Su determinación, su entereza de ánimo, su inteligencia, su amor materno y su fidelidad a la Iglesia resultaron decisivas en la conversión religiosa de su hijo. Su vida es un modelo para muchas madres y es patrona de las mujeres casadas y de las madres cristianas, así como de las víctimas de abusos, los alcohólicos o los matrimonios con problemas.
Madre de San Agustín
Tagaste, 331 - Ostia Tiberina, 387
Por su vida personal, por su influjo en la vida de San Agustín (28 de agosto) y por sus posibilidades simbólicas, Santa Mónica merece un puesto de honor en el santoral cristiano. Su determinación, su entereza de ánimo, su inteligencia, su amor materno y su fidelidad a la Iglesia resultaron decisivas en la conversión religiosa de su hijo, uno de los mayores padres de la Iglesia y figura cimera de la cultura occidental. Y esa actitud la convierte en modelo perenne de esposas y madres cristianas. La Iglesia, al honrar su memoria, satisface en cierto modo la inmensa deuda que tiene contraída con tantas mujeres anónimas, que no sólo han preservado la fe de sus hijos, sino que los han conducido al servicio de la Iglesia y de la sociedad.
Madre y Maestra de Agustín
Mónica tuvo tres hijos: Agustín, que quizá fuera el primogénito, Navigio y una hermana de nombre desconocido. Los dos últimos no le dieron mayores problemas. Navigio, joven de salud delicada, introvertido y amigo de indagar el porqué de las cosas, debió de contraer matrimonio, al igual que su hermana. Ésta enviudó pronto y luego fue abadesa del monasterio de Hipona. En él ingresaron también algunas sobrinas de Agustín, sin que conste si eran hijas de Navigio o de su hermana. Lo mismo sucede con Patricio, clérigo de la iglesia de Hipona, y con su hermano, subdiácono de la de Milevi.
Fue Agustín quien absorbió la atención de Mónica. Su genio requería cuidados especiales y ella nunca se los regateó. Sufrió con él, le acompañó en sus dudas, le previno contra el peligro de la lujuria «muy preocupada me amonestó en privado que no fornicase y, sobre todo, que no adulterase» (Conf. 2,3,7)— y le reprochó sus errores doctrinales y sus extravíos morales, llegando hasta expulsarle de casa. Otras veces adoptó métodos más suaves, echando mano de las riquezas de su corazón maternal. Solicitó el consejo de personas doctas que creía capaces de despejar las dudas de su hijo y conducirle al buen camino, y, sobre todo, le recordó día y noche ante el altar del Señor. La lucha se arrastró durante tres lustros y en ella Mónica dio muestras insuperables de amor maternal, de constancia, de sagacidad y de espíritu de fe. El resultado de su esfuerzo fue una obra maestra.

**MATERIAL PROPORCIONADO:**
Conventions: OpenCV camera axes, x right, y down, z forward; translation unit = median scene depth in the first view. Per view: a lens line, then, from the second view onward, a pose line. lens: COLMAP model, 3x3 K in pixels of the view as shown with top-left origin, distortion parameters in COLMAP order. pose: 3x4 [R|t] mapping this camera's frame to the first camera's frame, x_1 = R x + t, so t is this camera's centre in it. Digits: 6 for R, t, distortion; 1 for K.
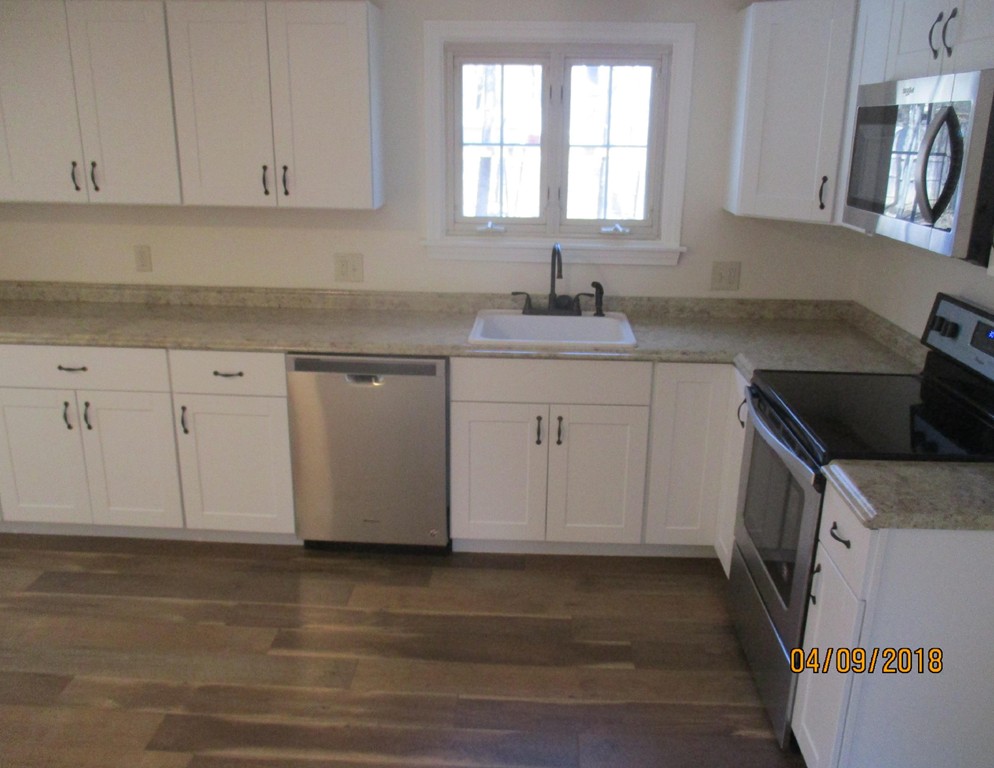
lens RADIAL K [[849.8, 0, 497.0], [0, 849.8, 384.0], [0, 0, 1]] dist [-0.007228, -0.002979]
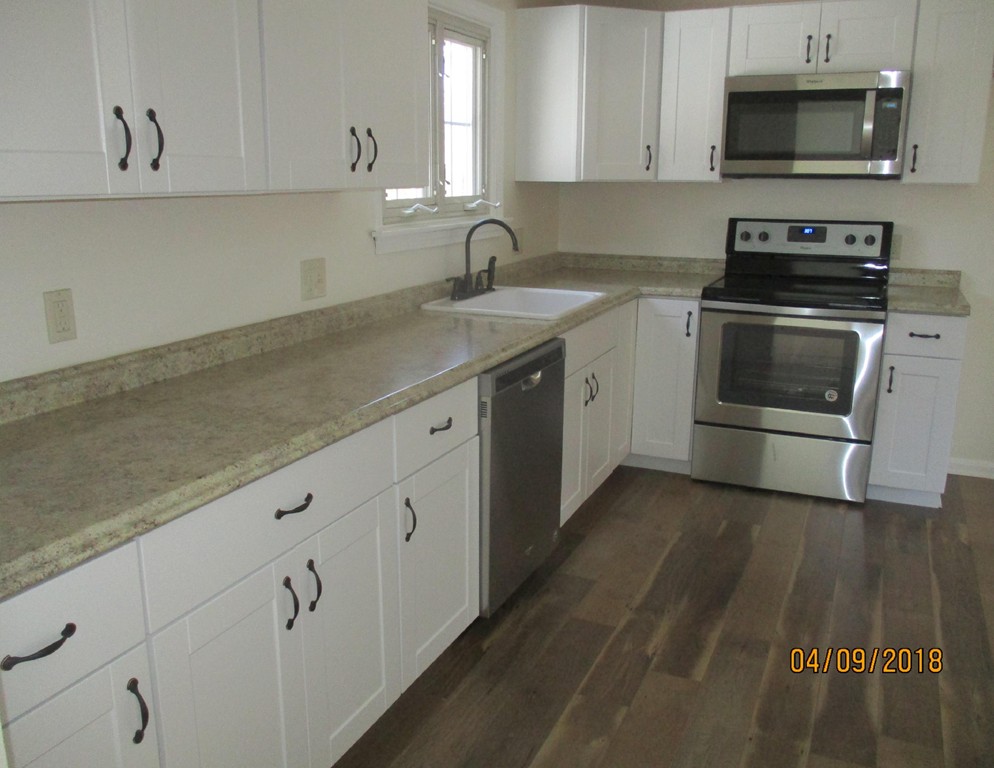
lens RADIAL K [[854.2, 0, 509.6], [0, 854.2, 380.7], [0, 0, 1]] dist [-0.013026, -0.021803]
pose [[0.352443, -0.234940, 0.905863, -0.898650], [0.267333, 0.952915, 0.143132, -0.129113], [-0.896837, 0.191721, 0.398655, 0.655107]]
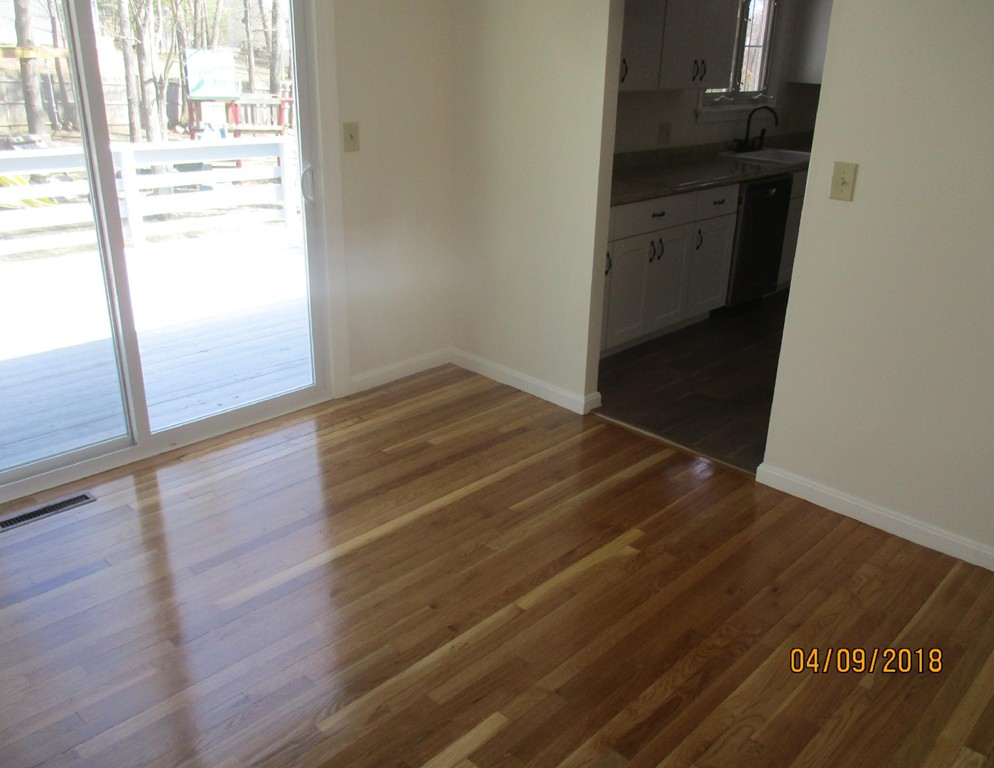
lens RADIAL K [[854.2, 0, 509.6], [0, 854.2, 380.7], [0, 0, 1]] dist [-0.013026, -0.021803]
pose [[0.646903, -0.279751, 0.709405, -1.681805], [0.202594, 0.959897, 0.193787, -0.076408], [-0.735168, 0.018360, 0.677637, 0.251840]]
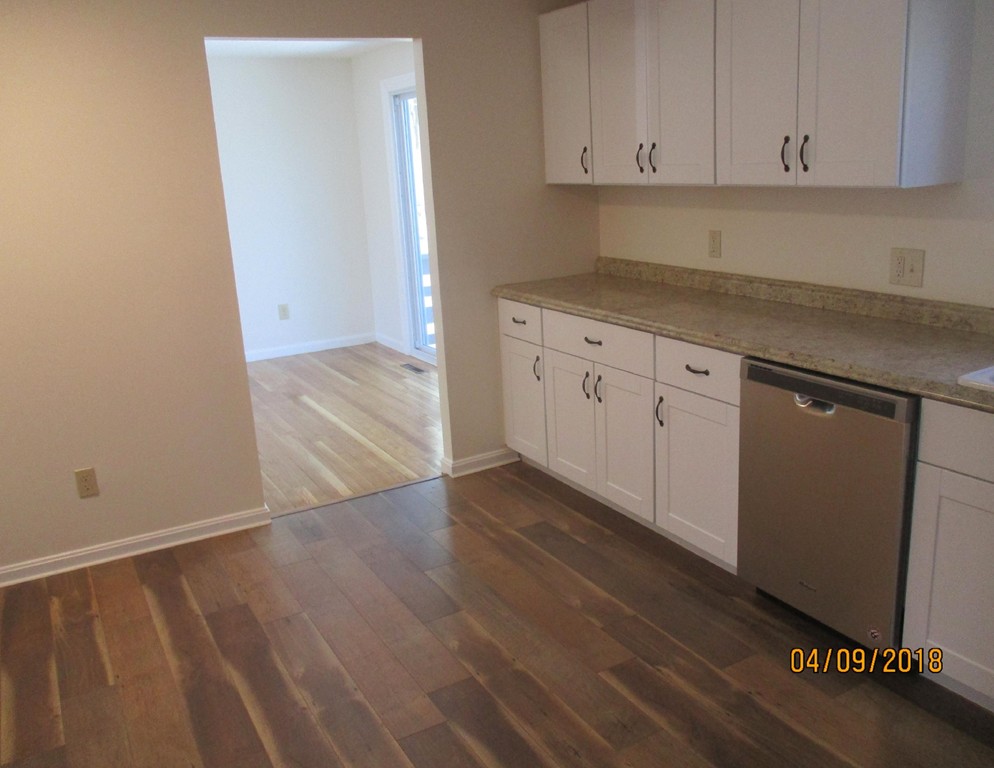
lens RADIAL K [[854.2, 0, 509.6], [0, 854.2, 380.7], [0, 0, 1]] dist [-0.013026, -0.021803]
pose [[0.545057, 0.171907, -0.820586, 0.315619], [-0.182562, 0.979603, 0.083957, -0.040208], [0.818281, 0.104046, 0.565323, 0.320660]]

...

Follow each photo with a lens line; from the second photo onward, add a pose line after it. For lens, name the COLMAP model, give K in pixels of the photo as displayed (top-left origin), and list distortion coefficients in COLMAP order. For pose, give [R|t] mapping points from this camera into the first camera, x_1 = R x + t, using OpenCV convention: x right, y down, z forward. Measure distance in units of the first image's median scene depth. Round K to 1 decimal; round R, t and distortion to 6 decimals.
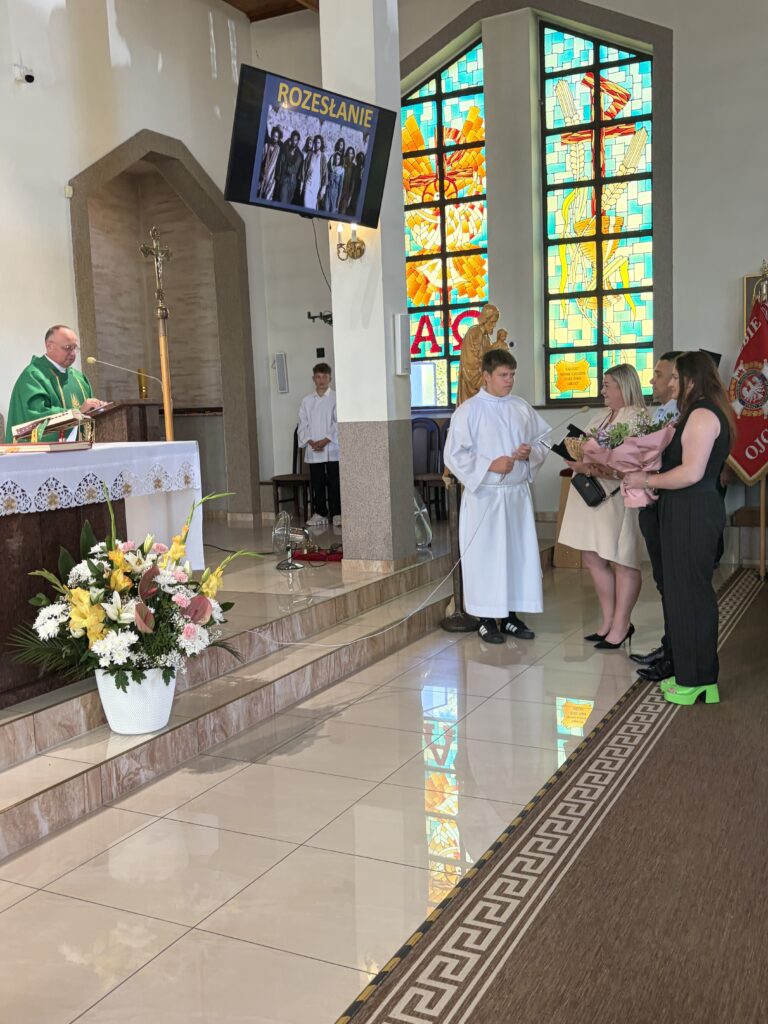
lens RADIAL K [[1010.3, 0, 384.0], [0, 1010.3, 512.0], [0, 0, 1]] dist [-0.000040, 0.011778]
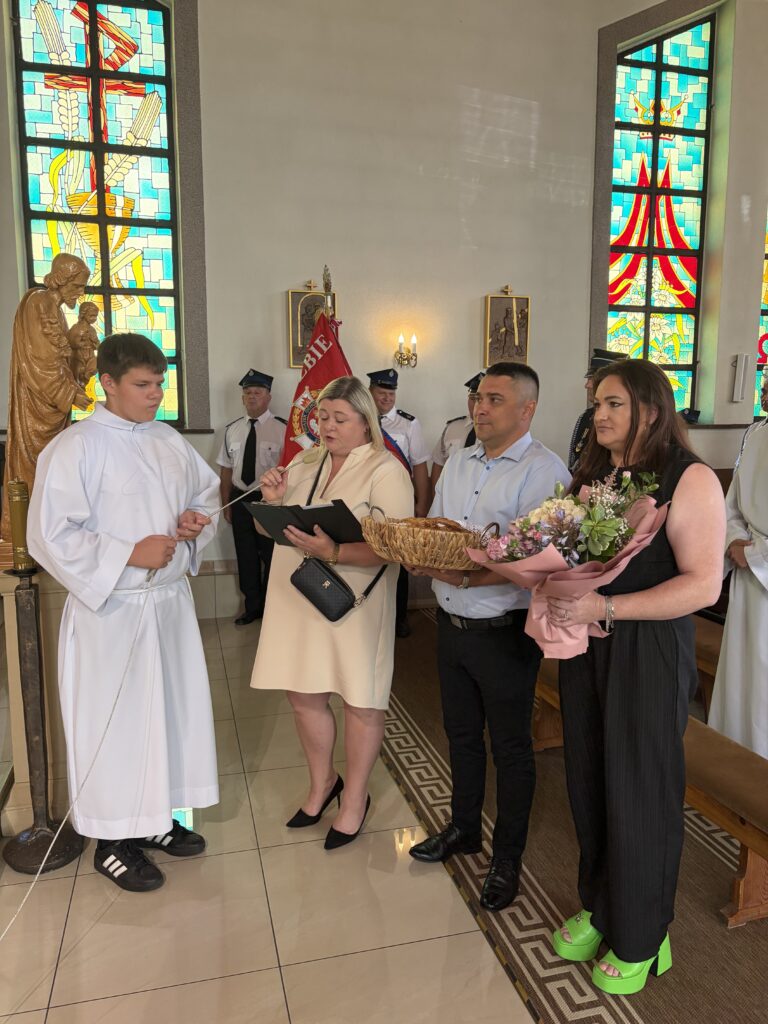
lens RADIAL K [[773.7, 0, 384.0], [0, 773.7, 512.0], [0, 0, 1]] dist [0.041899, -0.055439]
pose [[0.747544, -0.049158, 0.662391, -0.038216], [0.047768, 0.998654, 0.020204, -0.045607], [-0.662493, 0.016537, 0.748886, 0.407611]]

**PARTES DEL EJERCICIO:**
1. Explica, según el texto sobre Santa Mónica, por qué ella merece un puesto de honor en el santoral cristiano. Responde en una a tres oraciones.
2. Copia, por favor, el pasaje del texto sobre Santa Mónica comprendido entre "Madre de San" y "de la sociedad.", ambos incluidos.

**RESPUESTAS:**
1. Santa Mónica merece un puesto de honor por su vida personal, por su influjo en la vida de San Agustín y por sus posibilidades simbólicas.

2.
Madre de San Agustín
Tagaste, 331 - Ostia Tiberina, 387
Por su vida personal, por su influjo en la vida de San Agustín (28 de agosto) y por sus posibilidades simbólicas, Santa Mónica merece un puesto de honor en el santoral cristiano. Su determinación, su entereza de ánimo, su inteligencia, su amor materno y su fidelidad a la Iglesia resultaron decisivas en la conversión religiosa de su hijo, uno de los mayores padres de la Iglesia y figura cimera de la cultura occidental. Y esa actitud la convierte en modelo perenne de esposas y madres cristianas. La Iglesia, al honrar su memoria, satisface en cierto modo la inmensa deuda que tiene contraída con tantas mujeres anónimas, que no sólo han preservado la fe de sus hijos, sino que los han conducido al servicio de la Iglesia y de la sociedad.